Арслан догоняет меня уже на выходе из дома. Руками цепляется за мою штанину и сколько есть сил тянет меня обратно в дом.

— Не уходи, пап. Я ведь только тебя встретил, — надсадно выкрикивает, заливаясь слезами из-за моего равнодушия.

Мне нестерпимо больно смотреть на него. Больно слышать его и понимать сколько любви заложено в этом слове "пап", сказанным им.

Кошки скребут, раздирают все внутренности до крови.

— Арслан, я... — сдавленно произношу, он перебивает меня.

— Пап, уходи. Уходи, если хочешь, но скажи, что ты придешь ещё. Скажи, что не оставишь меня больше одного!?

Крепко обнимая меня за ноги, говорит он с такой осознанностью, а моя же осознанность только что приравнялась к нулю.

В своих глазах я упал ниже некуда.

Я совершенно не понимаю, что творю...

Мне нужно на самолет. Мне нужно каким-то образом связаться с Дианой. Готов поспорить, что в данную минуту она изводит себя дурными мыслями.

А тут ещё и Арслан свалился на мою голову.

Заставляю себя посмотреть на него. Он ждет... Ждет до последнего, что я одумаюсь. Он верит в меня тогда, когда я сам перестал в себя верить.

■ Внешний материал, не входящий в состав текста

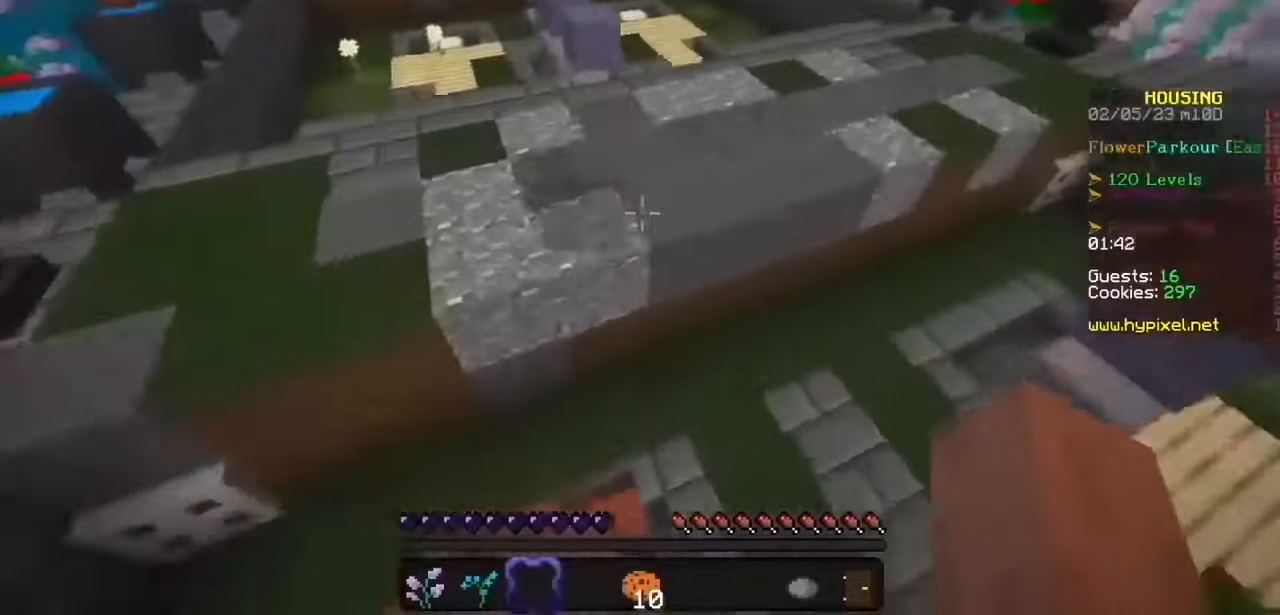
Gameplay with keyboard and mouse; each line is a JSON object with the keys and mouse buttons held at the frame after it. "events" lists presses ("down") and releases ("up") of "mouse_left" and "mouse_right" between this image and that frame as [ms after this image, input, new state], when the widget could be followed in between. "mouse_left", "mouse_right" = the "left", "right" buttons of the "mouse" list. No other keys are recorded. Fast repeated clicks can show as one long hold. Mouse movement is not recorded.
{"keys": [], "mouse": ["left"], "events": [[467, "mouse_left", "down"]]}
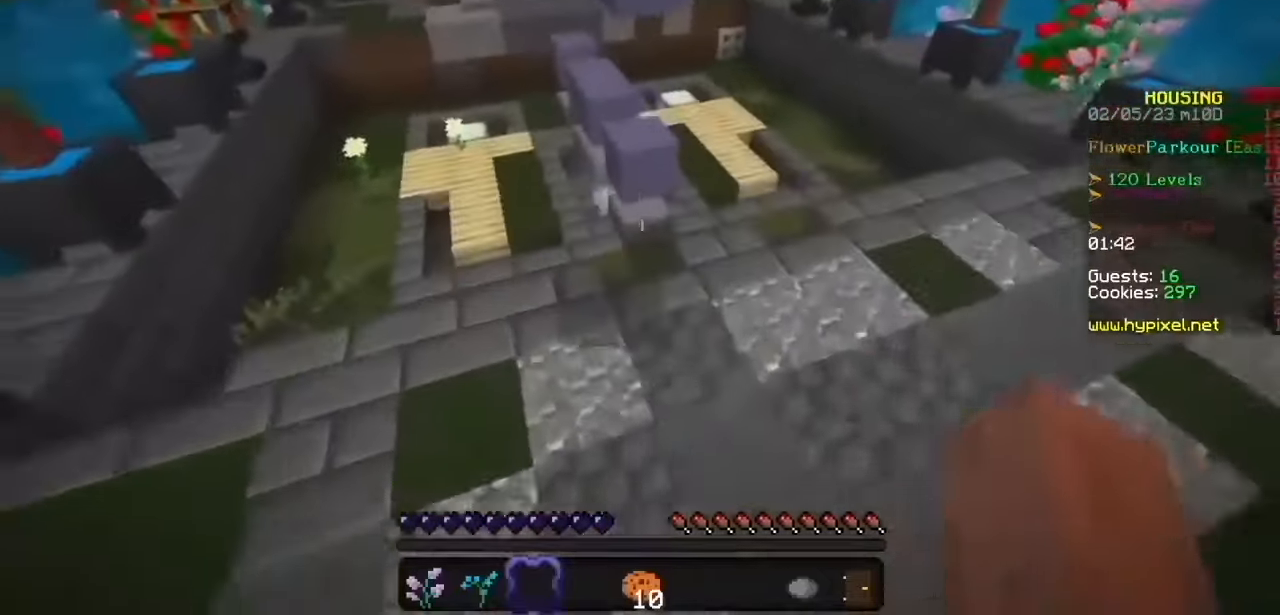
{"keys": [], "mouse": [], "events": [[67, "mouse_left", "up"], [200, "mouse_left", "down"], [300, "mouse_left", "up"]]}
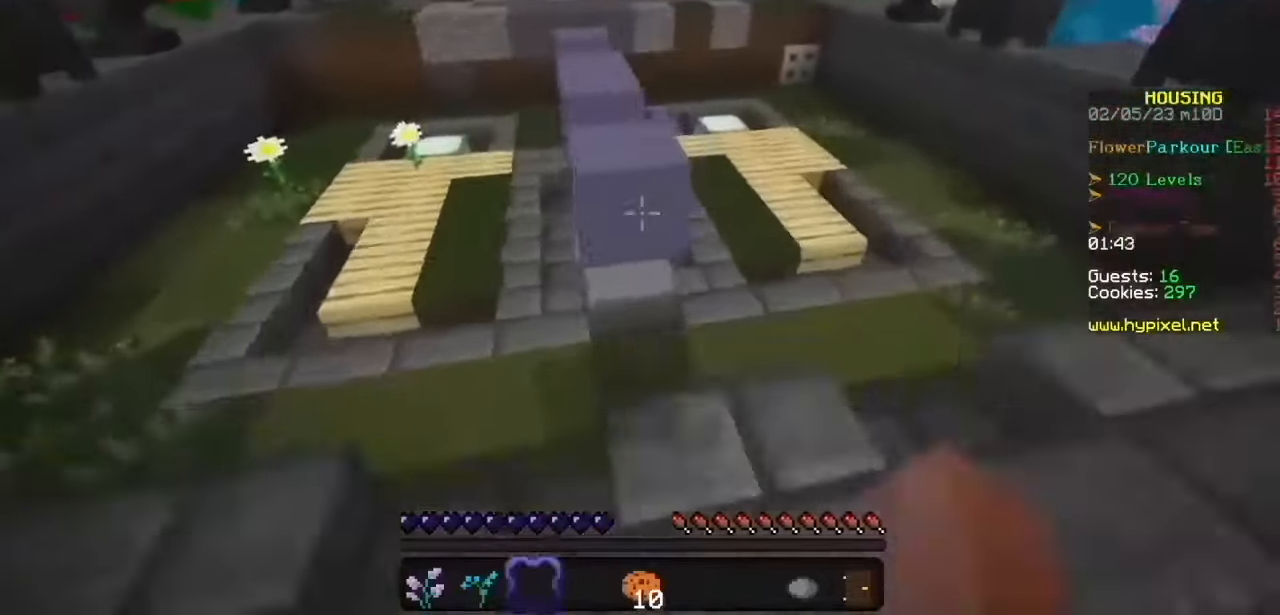
{"keys": [], "mouse": [], "events": []}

В холле тем временем показывается Феррат. Ему неприятно наблюдать за всей этой душераздирающей сценой. Любой другой уже вышвырнул бы меня из дома, но он не вмешивается. Даже он верит в меня. Он дает мне шанс взвесить ситуацию, оценить возможные последствия.

Мне ли не знать, какими глубокими порой бывают детские обиды. Настолько, что даже спустя десятилетия всё ещё помнишь о них и всякий раз задаешься одним и тем же вопросом: какого дьявола все произошло именно так, а никак иначе? 

Собрав всю волю в кулак, я спускаюсь на корточки. Стискиваю ладонями заплаканное лицо Арслана и большими пальцами стираю дорожки слез с его щек.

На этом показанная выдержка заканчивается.